The XML file contains the structure of the tables that will be created on the fly. Each line define a single row. And each attribute of a line define the column names and their values.

To inject this XML file for a single unit test I will use the @DatabaseSetup annotation.

@SpringBootTest
@Transactional
@TestExecutionListeners({
        DependencyInjectionTestExecutionListener.class,
        DirtiesContextTestExecutionListener.class,
        TransactionalTestExecutionListener.class,
        DbUnitTestExecutionListener.class
})
public class UserRepositoryTest {

    @Autowired
    public UserRepository userRepository;

    @Test
    @DatabaseSetup("/dataset/users.xml")
    void testFindByLogin() {
        // given
        String login = "login";

        // when
        Optional<User> user = userRepository.findByLogin(login);

        // then
        assertAll(() -> {
            assertTrue(user.isPresent());
            assertEquals(login, user.get().getLogin());
            assertEquals(10L, user.get().getId());
        });
    }
}

The @Transactional annotation works in the reverse way for the test than for the production code. When present, the data won’t be persisted when the test ends. And I must add some listeners to indicate when the database must be cleaned and the dependency injection used.

The @DatabaseSetup annotation may be used at a class level if I want the dataset to be injected before running the tests of this class, or put it at the test level if I want the dataset to be injected only for the current test.

But now before running the test, i must ensure that Liquibase knows about the in-memory database.
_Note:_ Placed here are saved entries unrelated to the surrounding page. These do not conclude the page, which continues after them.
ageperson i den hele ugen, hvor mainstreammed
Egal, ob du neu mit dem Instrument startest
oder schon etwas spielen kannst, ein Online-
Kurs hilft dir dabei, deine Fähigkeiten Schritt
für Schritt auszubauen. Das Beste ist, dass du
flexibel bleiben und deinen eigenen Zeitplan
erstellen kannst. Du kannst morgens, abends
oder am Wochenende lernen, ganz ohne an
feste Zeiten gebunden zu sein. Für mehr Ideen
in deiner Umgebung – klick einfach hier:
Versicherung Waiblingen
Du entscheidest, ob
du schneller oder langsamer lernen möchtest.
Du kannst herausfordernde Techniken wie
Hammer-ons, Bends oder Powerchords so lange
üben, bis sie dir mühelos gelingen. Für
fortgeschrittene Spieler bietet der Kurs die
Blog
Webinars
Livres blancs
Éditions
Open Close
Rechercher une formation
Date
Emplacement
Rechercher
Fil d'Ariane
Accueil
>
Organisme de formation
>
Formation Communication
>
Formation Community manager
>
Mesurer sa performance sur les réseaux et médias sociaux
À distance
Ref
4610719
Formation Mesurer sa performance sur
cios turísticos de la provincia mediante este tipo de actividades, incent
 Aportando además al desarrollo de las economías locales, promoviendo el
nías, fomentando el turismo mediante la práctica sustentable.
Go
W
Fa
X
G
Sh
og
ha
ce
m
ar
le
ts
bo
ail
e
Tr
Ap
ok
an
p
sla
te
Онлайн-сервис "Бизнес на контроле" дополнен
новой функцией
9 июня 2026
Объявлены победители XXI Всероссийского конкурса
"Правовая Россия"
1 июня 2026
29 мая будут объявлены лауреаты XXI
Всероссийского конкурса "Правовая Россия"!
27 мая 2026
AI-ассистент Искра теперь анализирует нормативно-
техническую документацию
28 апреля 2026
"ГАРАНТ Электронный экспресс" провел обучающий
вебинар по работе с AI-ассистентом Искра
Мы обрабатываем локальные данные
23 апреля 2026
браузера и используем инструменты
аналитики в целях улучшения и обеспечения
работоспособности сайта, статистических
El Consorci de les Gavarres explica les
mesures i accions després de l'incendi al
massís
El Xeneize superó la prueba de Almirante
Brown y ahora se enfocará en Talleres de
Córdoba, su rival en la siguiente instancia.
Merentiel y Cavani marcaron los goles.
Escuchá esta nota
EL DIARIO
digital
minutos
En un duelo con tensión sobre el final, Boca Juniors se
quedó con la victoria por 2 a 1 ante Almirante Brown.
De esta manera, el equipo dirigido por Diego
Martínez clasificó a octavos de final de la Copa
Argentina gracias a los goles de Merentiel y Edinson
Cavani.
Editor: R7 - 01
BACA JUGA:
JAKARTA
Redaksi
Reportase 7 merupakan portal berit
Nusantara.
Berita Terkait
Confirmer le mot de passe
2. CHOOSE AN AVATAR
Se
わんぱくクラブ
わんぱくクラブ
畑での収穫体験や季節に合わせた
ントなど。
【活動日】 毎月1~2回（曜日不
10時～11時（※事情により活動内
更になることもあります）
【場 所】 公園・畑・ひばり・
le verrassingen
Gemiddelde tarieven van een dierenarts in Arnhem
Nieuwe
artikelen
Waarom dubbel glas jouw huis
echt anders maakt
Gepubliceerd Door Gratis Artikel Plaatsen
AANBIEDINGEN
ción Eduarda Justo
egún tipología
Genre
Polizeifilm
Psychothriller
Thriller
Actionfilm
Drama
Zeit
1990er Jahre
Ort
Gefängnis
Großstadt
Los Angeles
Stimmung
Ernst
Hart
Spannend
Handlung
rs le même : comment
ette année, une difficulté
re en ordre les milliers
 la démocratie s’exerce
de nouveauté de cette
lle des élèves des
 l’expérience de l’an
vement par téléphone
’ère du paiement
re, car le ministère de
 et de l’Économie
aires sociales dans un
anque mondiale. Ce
I will add an inclusion in the pom.xml.

<build>
        <pluginManagement>
            <plugins>
                <plugin>
                    <groupId>org.liquibase</groupId>
                    <artifactId>liquibase-maven-plugin</artifactId>
                    <version>3.10.0</version>
                    <configuration>
                        <propertyFile>${liquibase.propertyFile}</propertyFile>
                    </configuration>
                    <dependencies>
                        <strong><dependency>
                            <groupId>com.h2database</groupId>
                            <artifactId>h2</artifactId>
                            <version>1.4.200</version>
                        </dependency></strong>
                        <dependency>
                            <groupId>org.hibernate</groupId>
                            <artifactId>hibernate-core</artifactId>
                            <version>5.4.12.Final</version>
                        </dependency>
                        <dependency>
                            <groupId>javax.xml.bind</groupId>
                            <artifactId>jaxb-api</artifactId>
                            <version>2.3.1</version>
                        </dependency>
                    </dependencies>
                </plugin>
            </plugins>
        </pluginManagement>
    </build>

Conclusion

  • Annotate the tests with the SpringBootTest annotation to allow the Spring context being loaded;
  • Use the MockMvc object to inject the controller;
  • Make the assertions directly with the MockMvc result and jsonPath;
  • Configure the in-memory database H2;
  • Create XML files with the content to be injected in H2 during the tests;
  • Use the annotation DatabaseSetup to choose the XML file to be injected;
  • Tell Liquibase about the driver to use now to connect to the database.